- TEXT SHOWN -
__________
# package ocaml-base-compiler

Sequences.

A sequence of type `'a Seq.t`

can be thought of as a **delayed list**, that is, a list whose elements are computed only when they are demanded by a consumer. This allows sequences to be produced and transformed lazily (one element at a time) rather than eagerly (all elements at once). This also allows constructing conceptually infinite sequences.

The type `'a Seq.t`

is defined as a synonym for `unit -> 'a Seq.node`

. This is a function type: therefore, it is opaque. The consumer can **query** a sequence in order to request the next element (if there is one), but cannot otherwise inspect the sequence in any way.

Because it is opaque, the type `'a Seq.t`

does *not* reveal whether a sequence is:

**persistent**, which means that the sequence can be used as many times as desired, producing the same elements every time, just like an immutable list; or**ephemeral**, which means that the sequence is not persistent. Querying an ephemeral sequence might have an observable side effect, such as incrementing a mutable counter. As a common special case, an ephemeral sequence can be**affine**, which means that it must be queried at most once.

It also does *not* reveal whether the elements of the sequence are:

**pre-computed and stored**in memory, which means that querying the sequence is cheap;**computed when first demanded and then stored**in memory, which means that querying the sequence once can be expensive, but querying the same sequence again is cheap; or**re-computed every time they are demanded**, which may or may not be cheap.

It is up to the programmer to keep these distinctions in mind so as to understand the time and space requirements of sequences.

For the sake of simplicity, most of the documentation that follows is written under the implicit assumption that the sequences at hand are persistent. We normally do not point out *when* or *how many times* each function is invoked, because that would be too verbose. For instance, in the description of `map`

, we write: "if `xs`

is the sequence `x0; x1; ...`

then `map f xs`

is the sequence `f x0; f x1; ...`

". If we wished to be more explicit, we could point out that the transformation takes place on demand: that is, the elements of `map f xs`

are computed only when they are demanded. In other words, the definition `let ys = map f xs`

terminates immediately and does not invoke `f`

. The function call `f x0`

takes place only when the first element of `ys`

is demanded, via the function call `ys()`

. Furthermore, calling `ys()`

twice causes `f x0`

to be called twice as well. If one wishes for `f`

to be applied at most once to each element of `xs`

, even in scenarios where `ys`

is queried more than once, then one should use `let ys = memoize (map f xs)`

.
__________
- DATASET CONTENT -
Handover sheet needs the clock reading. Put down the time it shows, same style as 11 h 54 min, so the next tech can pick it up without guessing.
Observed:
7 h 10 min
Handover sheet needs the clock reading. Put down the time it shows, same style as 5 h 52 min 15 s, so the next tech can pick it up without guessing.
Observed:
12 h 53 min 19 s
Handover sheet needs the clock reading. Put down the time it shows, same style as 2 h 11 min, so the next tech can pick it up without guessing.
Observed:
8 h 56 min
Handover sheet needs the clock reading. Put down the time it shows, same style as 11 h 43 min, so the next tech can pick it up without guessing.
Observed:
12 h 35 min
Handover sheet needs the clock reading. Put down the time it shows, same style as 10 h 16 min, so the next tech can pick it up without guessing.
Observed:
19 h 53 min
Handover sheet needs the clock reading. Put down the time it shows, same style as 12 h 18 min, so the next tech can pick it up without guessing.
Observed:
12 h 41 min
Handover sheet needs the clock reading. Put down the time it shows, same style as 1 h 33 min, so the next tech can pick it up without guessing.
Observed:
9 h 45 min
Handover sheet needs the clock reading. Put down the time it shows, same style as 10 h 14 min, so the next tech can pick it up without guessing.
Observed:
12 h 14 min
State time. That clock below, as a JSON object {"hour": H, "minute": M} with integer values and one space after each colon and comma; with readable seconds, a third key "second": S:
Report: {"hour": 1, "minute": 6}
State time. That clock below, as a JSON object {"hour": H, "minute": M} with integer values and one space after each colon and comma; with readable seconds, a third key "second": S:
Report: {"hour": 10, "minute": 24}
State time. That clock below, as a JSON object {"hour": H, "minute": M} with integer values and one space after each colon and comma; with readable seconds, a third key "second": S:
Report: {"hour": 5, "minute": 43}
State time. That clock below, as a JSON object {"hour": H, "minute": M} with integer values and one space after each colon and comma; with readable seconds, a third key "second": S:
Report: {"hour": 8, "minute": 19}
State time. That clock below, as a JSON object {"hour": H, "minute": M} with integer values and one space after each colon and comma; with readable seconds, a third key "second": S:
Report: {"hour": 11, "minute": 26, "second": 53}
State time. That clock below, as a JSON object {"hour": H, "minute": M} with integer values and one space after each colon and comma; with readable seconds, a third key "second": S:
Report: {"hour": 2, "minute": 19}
__________
- WRITTEN PROBLEM -
Translate this sentence from the sequences documentation into Spanish: "It is up to the programmer to keep these distinctions in mind so as to understand the time and space requirements of sequences." The items shown above are separate material, apart from the sequences documentation.

- TASK RESPONSE -
Corresponde al programador tener presentes estas distinciones para comprender los requisitos de tiempo y de espacio de las secuencias.